Provided entries:
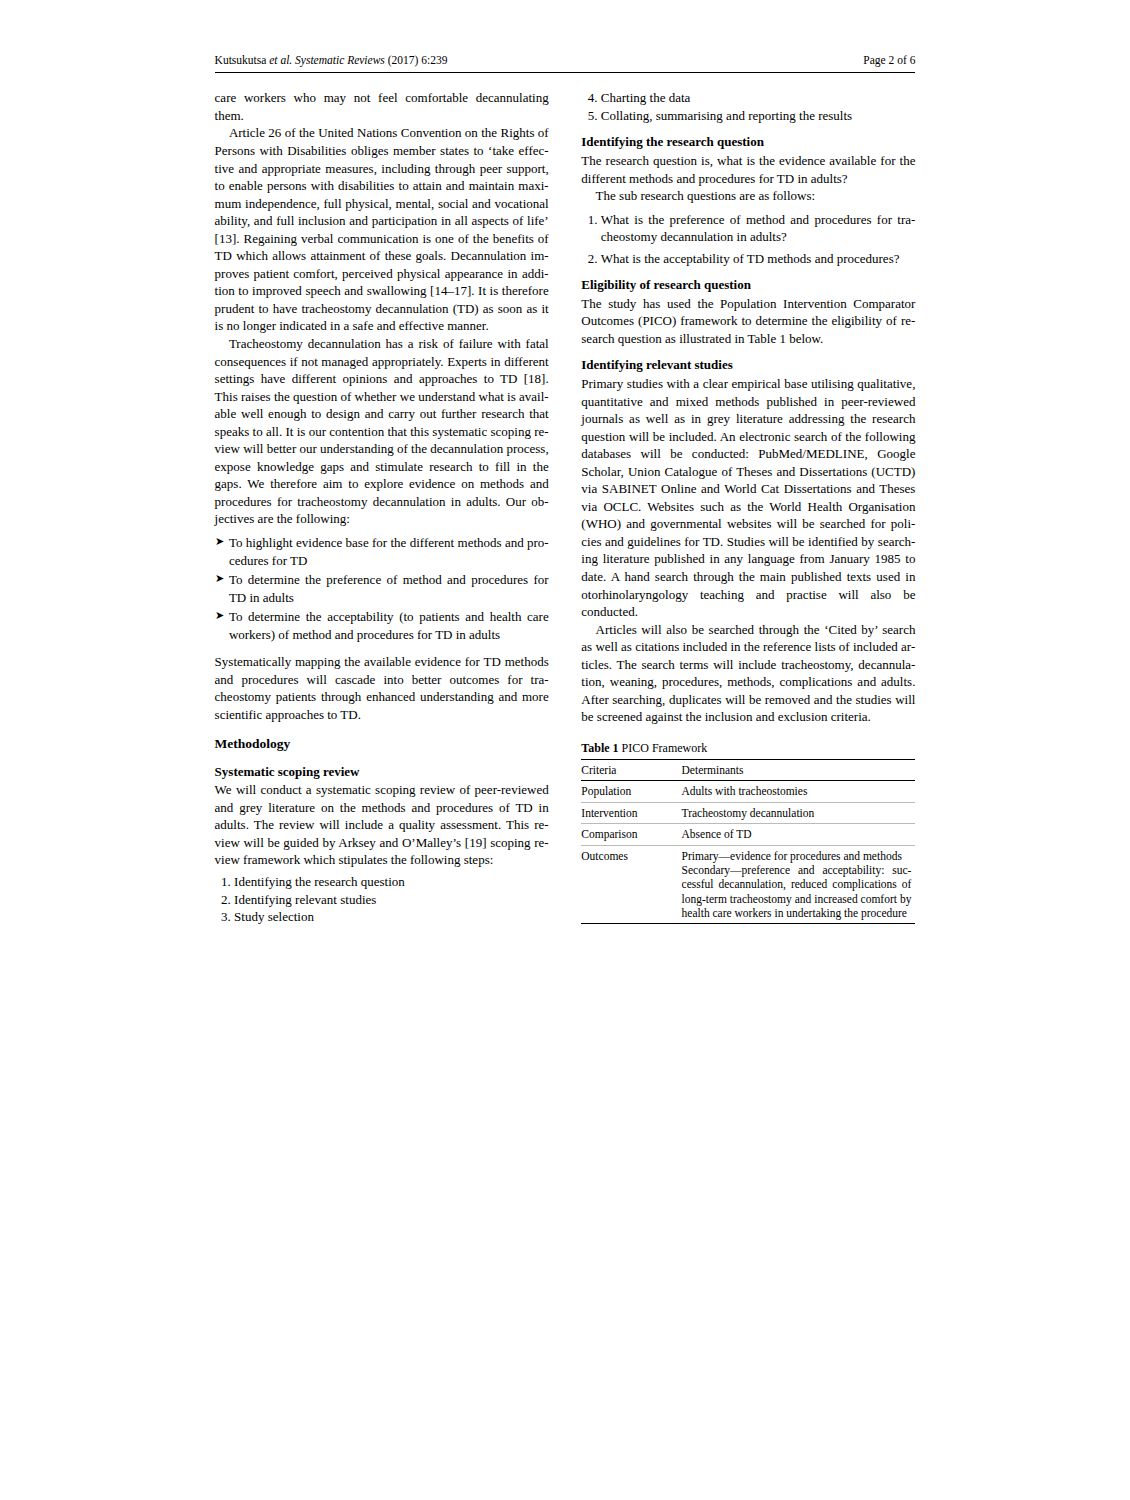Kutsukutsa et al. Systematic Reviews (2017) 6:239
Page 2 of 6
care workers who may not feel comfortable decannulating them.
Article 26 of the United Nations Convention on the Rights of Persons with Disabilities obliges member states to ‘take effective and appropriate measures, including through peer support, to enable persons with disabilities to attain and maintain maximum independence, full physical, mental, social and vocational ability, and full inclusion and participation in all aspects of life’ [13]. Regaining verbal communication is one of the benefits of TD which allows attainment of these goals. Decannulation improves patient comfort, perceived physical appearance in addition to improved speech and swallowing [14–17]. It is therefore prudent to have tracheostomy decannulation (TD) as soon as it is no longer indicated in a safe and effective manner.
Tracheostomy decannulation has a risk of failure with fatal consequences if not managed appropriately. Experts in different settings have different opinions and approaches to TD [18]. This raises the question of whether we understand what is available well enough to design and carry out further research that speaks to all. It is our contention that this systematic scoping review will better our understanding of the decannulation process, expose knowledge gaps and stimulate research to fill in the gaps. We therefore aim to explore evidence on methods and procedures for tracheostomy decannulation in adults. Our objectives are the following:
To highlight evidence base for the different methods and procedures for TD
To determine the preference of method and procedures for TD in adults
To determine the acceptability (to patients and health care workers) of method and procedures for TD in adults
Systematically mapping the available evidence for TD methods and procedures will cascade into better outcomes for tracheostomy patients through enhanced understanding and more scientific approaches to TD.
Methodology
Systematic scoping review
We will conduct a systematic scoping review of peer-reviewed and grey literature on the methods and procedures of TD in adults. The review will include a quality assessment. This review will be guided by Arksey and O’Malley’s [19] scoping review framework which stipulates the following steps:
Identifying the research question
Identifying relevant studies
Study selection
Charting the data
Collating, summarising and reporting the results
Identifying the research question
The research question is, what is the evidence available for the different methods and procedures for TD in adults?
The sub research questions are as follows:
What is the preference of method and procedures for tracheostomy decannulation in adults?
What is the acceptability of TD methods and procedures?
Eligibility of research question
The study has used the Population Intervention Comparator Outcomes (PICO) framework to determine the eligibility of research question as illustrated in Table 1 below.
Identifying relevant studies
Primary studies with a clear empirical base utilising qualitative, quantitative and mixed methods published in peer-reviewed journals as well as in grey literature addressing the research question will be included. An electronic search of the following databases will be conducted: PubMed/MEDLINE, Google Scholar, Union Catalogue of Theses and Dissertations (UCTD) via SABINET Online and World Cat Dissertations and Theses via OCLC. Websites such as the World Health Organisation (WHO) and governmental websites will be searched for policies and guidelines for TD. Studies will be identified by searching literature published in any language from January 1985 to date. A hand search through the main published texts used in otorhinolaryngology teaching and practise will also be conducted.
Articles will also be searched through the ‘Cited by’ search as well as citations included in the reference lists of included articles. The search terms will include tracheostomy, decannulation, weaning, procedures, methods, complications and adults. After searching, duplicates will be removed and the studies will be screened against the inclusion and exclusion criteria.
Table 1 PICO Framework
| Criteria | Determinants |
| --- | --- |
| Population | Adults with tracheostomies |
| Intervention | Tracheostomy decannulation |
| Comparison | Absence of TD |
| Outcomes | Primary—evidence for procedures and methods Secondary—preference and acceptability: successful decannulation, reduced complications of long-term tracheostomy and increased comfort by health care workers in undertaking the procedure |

Task objective: Report each line of the material in which the string "determine" occurs.

Solved exercise:
To determine the preference of method and procedures for TD in adults
To determine the acceptability (to patients and health care workers) of method and procedures for TD in adults
The study has used the Population Intervention Comparator Outcomes (PICO) framework to determine the eligibility of research question as illustrated in Table 1 below.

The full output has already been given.